Marco Laureti owned several real estate and mortgage businesses, a real estate license, a mortgage broker’s license and a house on San Marino, one of the Venetian Causeway islands.
That $7 million piece of real estate, part of a $20 million mortgage fraud, is one of the reasons that Laureti has been convicted of seven counts of wire fraud and one count of conspiracy to commit wire fraud after a U.S. District Court trial.

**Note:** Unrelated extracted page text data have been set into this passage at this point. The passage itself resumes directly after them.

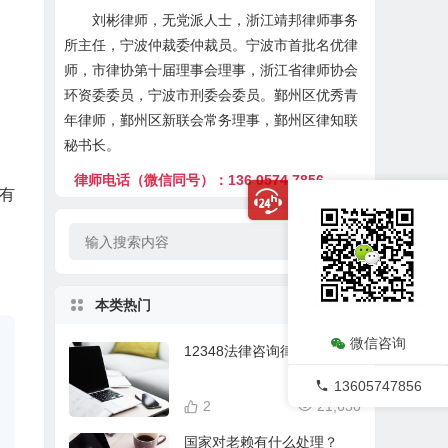
刘彬律师，无党派人士，浙江靖邦律师事务
所主任，宁波仲裁委仲裁员。宁波市首批名优律
师，市律协第十届理事会理事，浙江省律师协会
环资委委员，宁波市刑委会委员。鄞州区优秀青
年律师，鄞州区新联会常务理事，鄞州区律知联
秘书长。
律师电话（微信同号）：136 0574 7856
有
本类热门
微信咨询
12348法律咨询律师在线
13605747856
2
21,630
国家对老赖有什么处理？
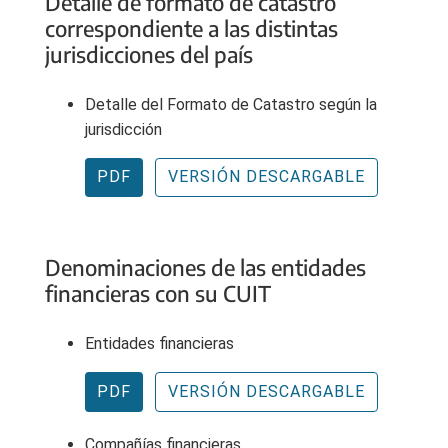
Detalle de formato de catastro
correspondiente a las distintas
jurisdicciones del país
Detalle del Formato de Catastro según la
jurisdicción
PDF
VERSIÓN DESCARGABLE
Denominaciones de las entidades
financieras con su CUIT
Entidades financieras
PDF
VERSIÓN DESCARGABLE
Compañías financieras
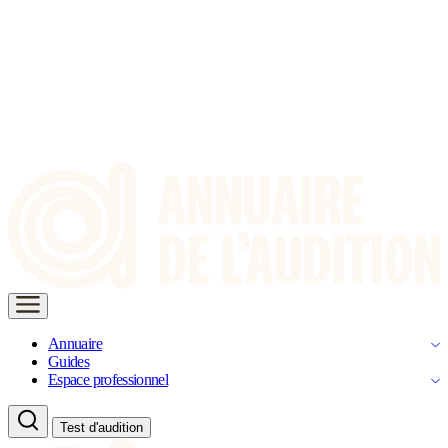
Annuaire
Guides
Espace professionnel
Test d'audition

When the 46-year-old Laureti, most recently of Sunny Isles Beach, gets sentenced Jan. 25, he could be looking at a maximum of 240 years in prison, $1.75 million fine and restitution. Laureti’s cronies, Michelle Cabrera and Pedro Melian, who each pleaded guilty to one count of wire fraud affecting a financial institution, will be sentenced Nov. 17. Their court confessions repeatedly say they operated under the direction of “M.L.”

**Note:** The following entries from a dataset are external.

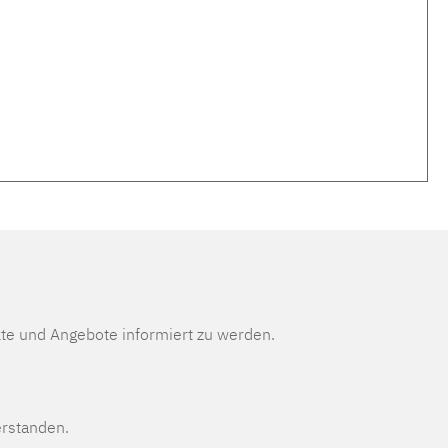
te und Angebote informiert zu werden.
erstanden.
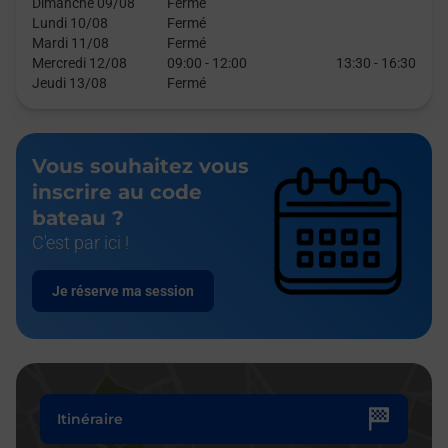
Dimanche 09/08
Fermé
Lundi 10/08
Fermé
Mardi 11/08
Fermé
Mercredi 12/08
09:00
-
12:00
13:30
-
16:30
Jeudi 13/08
Fermé
Vous souhaitez vous
inscrire au code
bateau ?
C'est par ici !
Je réserve ma session
Itinéraire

The Justice Department believes the fourth member of the mortgage con quartet, Felix Mostelac, has skipped the country just as he skipped out on a South Beach condo after suckering the down payment out of Washington Mutual.
That’s the financial institution affected by the wire fraud, a bank that sank in the 2007-08 economic hurricane before being consumed by JPMorgan Chase. As the earliest bands of that economic storm hit, the foursome applied for mortgages to four units at 45 Hendricks Isle condominium building in Fort Lauderdale, two tower suite units at Sunset Harbour South condominium that were Mostelac’s residence, and 205 E. San Marino Dr., Laureti’s house.
Lies about the straw borrowers filled the applications as needed. For example, for 45 Hendricks Isle Unit 2B, Laureti and Mostelac stated the straw borrower made $36,407.77 per month and had over $472,248.65 in the bank. Those lies secured the $1,476,646 in loan money Washington Mutual wired to Cabrera’s Florida Title company on June 25, 2007. From that, Cabrera sent $387,308.92 to Mostelac’s company. From that, Mostelac paid the “cash from borrower” of $143,417.83 and pocketed the rest.
For Laureti’s San Marino property, they worked that scam with a bonus skim on the side — after using almost $1.7 million of the $5.21 million from Washington Mutual for the “cash from borrower,” Cabrera’s company sent $1.2 million of what remained to one of Laureti’s companies as “real estate commission.” If true, that would’ve been a 17% commission on what’s usually a 2% to 4% job.
All the properties fell into foreclosure, sticking remaining residents with assessments and/or higher maintenance fees along with falling property values.